> [ASSIGNMENT]
Keep only the lines of the data below that contain "behandlingen", and copy them.

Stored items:
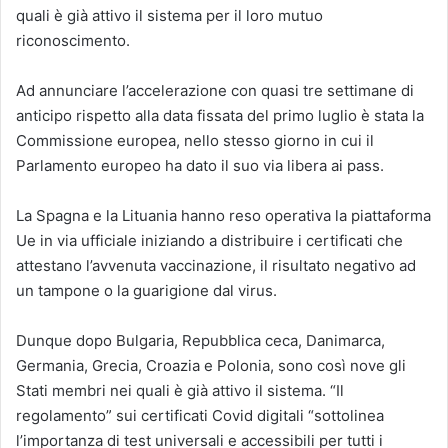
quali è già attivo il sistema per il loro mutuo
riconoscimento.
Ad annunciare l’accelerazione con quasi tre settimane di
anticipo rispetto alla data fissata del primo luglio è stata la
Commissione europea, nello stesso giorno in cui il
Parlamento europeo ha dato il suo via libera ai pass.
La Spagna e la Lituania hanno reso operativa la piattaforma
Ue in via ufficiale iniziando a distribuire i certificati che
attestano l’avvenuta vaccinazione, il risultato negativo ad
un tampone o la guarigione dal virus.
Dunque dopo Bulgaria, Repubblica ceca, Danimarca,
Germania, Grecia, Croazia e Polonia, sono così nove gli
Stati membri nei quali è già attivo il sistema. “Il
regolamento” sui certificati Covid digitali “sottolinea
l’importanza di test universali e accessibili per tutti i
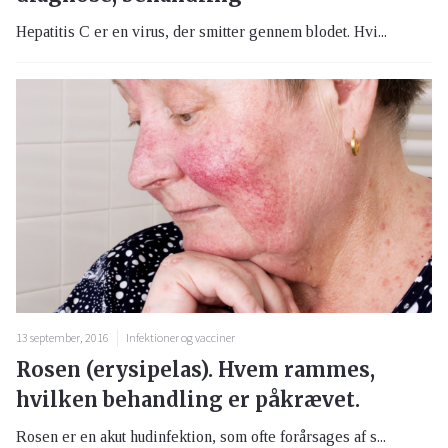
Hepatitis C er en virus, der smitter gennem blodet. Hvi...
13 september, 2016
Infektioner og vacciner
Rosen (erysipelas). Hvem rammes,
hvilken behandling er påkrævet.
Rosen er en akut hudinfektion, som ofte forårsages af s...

---

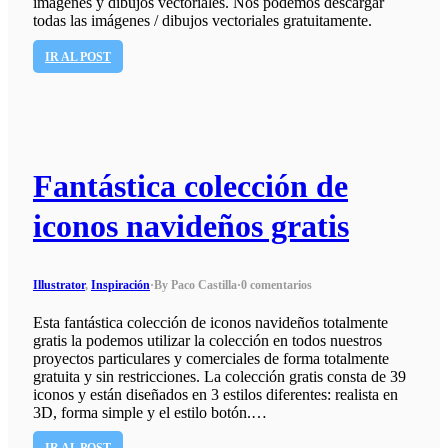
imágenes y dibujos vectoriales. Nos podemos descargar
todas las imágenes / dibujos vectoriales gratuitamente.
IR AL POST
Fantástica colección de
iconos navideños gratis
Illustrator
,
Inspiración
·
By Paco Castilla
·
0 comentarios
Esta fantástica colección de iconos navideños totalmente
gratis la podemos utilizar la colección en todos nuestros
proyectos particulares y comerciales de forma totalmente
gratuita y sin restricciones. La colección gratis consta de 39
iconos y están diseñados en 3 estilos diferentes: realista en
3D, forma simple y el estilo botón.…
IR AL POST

* * *

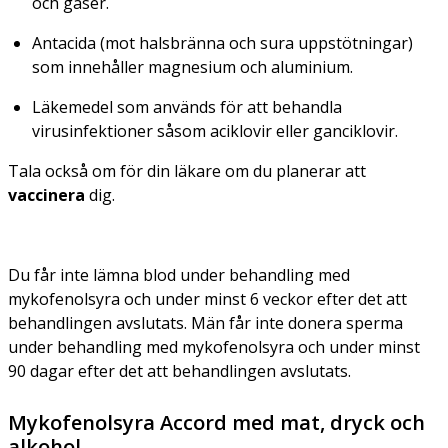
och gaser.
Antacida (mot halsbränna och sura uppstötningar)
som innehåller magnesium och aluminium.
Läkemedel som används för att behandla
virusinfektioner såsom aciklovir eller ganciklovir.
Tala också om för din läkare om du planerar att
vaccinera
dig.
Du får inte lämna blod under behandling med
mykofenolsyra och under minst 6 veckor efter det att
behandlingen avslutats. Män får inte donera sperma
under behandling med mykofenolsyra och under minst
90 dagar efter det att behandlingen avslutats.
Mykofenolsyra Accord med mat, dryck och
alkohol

> [COMPLETED EXERCISE]
behandlingen avslutats. Män får inte donera sperma
90 dagar efter det att behandlingen avslutats.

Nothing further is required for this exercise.